I am a machine learning researcher focusing on reinforcement learning, multi-agent learning, and Bayesian inference. Currently, I am the techlead of multi-agent learning at Huawei Noah's Ark (AI Lab), responsible for delivering research work on multi-agent system and its application for autonomous driving. Before joining Huawei, I was a senior manager at the Science department of American International Group, where I led a machine learning research team to develop AI-powered methodology innovations for insurance problems. In 2018, I was awarded UK Exceptional Talent in Machine Learning/AI by the Home Office.
Recent News (2020)
Check out my latest work on:
An Overview of Multi-Agent Reinforcement Learning from Game Theoretical Perspective. I hope this work could offer a nice summary of game theory basics for MARL researches in addition to the deep RL hype :)
Update: SMARTS won the BEST paper award in CoRL 2020!
We release SMARTS: a multi-agent reinforcement learning enabled autonomous driving platform.
Multi-agent interaction is a fundamental aspect of autonomous driving in the real world. Today we are excited to introduce a dedicated platform: SMARTS, that supports Scalable Multi-Agent Reinforcement Learning Training for autonomous driving. With SMARTS, ML researchers can now evaluate their new algorithms in the self-driving scenarios, in addition to traditional video games. In turn, SMARTS can enrich the social vehicle behaviours and create increasingly more realistic and diverse interactions, powered by RL techniques, for autonomous driving researchers. Check our code on Github, and our paper at Conference on Robotic Learning 2020.

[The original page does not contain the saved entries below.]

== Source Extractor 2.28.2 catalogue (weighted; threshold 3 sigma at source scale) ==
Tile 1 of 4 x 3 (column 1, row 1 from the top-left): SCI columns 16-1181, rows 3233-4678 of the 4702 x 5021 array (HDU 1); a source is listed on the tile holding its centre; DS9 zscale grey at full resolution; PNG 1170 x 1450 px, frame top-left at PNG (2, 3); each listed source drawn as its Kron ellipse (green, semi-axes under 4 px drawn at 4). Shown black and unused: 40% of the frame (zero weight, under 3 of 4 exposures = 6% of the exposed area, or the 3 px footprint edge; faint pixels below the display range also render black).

One paper gets accepted at NIPS 2020 !
Replica-exchange Nos\'e-Hoover dynamics for Bayesian learning on large datasets. We introduce a new HMC sampler for large-scale Bayesian deep learning that suits multi-mode sampling and the noises from mini-batches can be absorbed by a special design of Nose-Hoover dynamics.
One paper gets accepted at CIKM 2020 !
A lecture was given at RL China Summer School.
A talk was given at ISTBI, Fudan University.
Many-agent Reinforcement Learning.
One paper gets accepted at ICML 2020
Multi-agent Determinantal Q-learning. We introduce a new function approximator called Q-determinant point process for multi-agent reinforcement learning problems. It can help learn the Q-function factorisation with no needs for a priori structural constraints such as QMIX, VDN, etc.
One paper gets accepted at IJCAI 2020
Modelling Bounded Rationality in Multi-Agent Interactions by Generalized Recursive Reasoning. We use probabilisitic graphical model to describe the recursive reasoning process of "I believe you believe I believe..." in the multi-agent system.
One paper gets accepted at AAMAS 2020
Alpha^Alpla-Rank: Practically Scaling Alpha-Rank through Stochastic Optimisation. Alpha-Rank is a replacement for Nash equilibrium for general-sum N-player game, importantly, its solution is P-complete. In this paper, we further enhance its tractability by several orders of magnitude by stochastic optimisation formulation.